La droite assume pleinement ce cadeau fait aux riches. Christine Lagarde en appelle aux exilés fiscaux, style Johnny: "vous qui partez au loin chercher les clés du paradis fiscal, revenez, ce n'est plus le purgatoire ici". Un conseiller du président professe que "ce n'est pas en s'en prenant à eux qu'on enrichit les pauvres. La stratégie de Nicolas Sarkozy consiste à compter sur l'enrichissement maximal des plus aisés pour dynamiser l'économie française". Calcul hasardeux, puisque la quasi-suppression de l'ISF, selon Camille Landais, jeune chercheur de l'Ecole d'économie de Paris, conduirait au contraire à une économie... de rentiers. "L'ISF contraignait les possédants de patrimoine à en tirer un revenu minimum, au moins 4% sur une longue période, soit le rendement des emprunts d'Etat. Une fois cette simulation fiscale disparue, grâce au bouclier fiscal à 50%, le capital pourra dormir tranquille".
Pour Thomas Philippon, "l'idée que des riches plus riches feraient tourner la machine plus rapidement est une plaisanterie". L'auteur du Capitalisme d'héritiers (Le Seuil) critique particulièrement le nouvel allègement de l'impôt sur les successions, qui ne touchera plus que 10% des héritiers. "Cela va rendre encore moins coûteuse la transmission du capital aux enfants, alors que le capitalisme familial est déjà une marque française". Or, les entreprises dirigées par les héritiers sont moins efficaces que les autres. "Pour une raison simple: par définition, un entrepreneur est quelqu'un d'exceptionnel, et cela ne se ptransmet pas par les gènes, sinon l'équipe de France serait composée entièrement par les enfants de Zidane !"

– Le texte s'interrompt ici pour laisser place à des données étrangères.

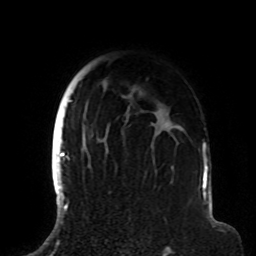
Breast MRI (dynamic contrast-enhanced), one axial slice; slice 66 of 72 in the series (ordered by position); cropped to one breast; dynamic contrast-enhanced series, time point 2 of 8 at this slice position (early post-contrast); 1.5 T; TE 4.2 ms, TR 7 ms; 256 × 256 image matrix, field of view 180 × 180 mm. Female patient.
Annotated regions visible in this slice (semi-automatic segmentation, software-assisted and operator-edited):
- enhancing-tissue mask used for the functional tumour volume (all voxels passing the contrast-enhancement thresholds inside the analysis volume; usually the tumour): box from (x=63, y=61) to (x=200, y=191) px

C'est le bon sens populaire qui parle. Nicolas Sarkozy semblait avoir compris, pendant la campagne électorale, que, sans geste politique fort concernant les privilèges, les réformes nécessaires ne seraient pas acceptées par l'ensemble de la population. Lui qui prétendait vouloir rassembler les Français pour "véritablement refaire une société" prépare donc plutôt le terrain à une division renforcée. Entre, d'une part, ceux qui bénéficieront de son nouveau modèle de société, plus inégalitaire, où une caste de nantis s'enrichit toujours plus, et les autres, condamnés à travailler plus pour tenter de gagner plus. Exactement le genre de situation sociale qui prépare les affrontements de classe, voire les révolutions. "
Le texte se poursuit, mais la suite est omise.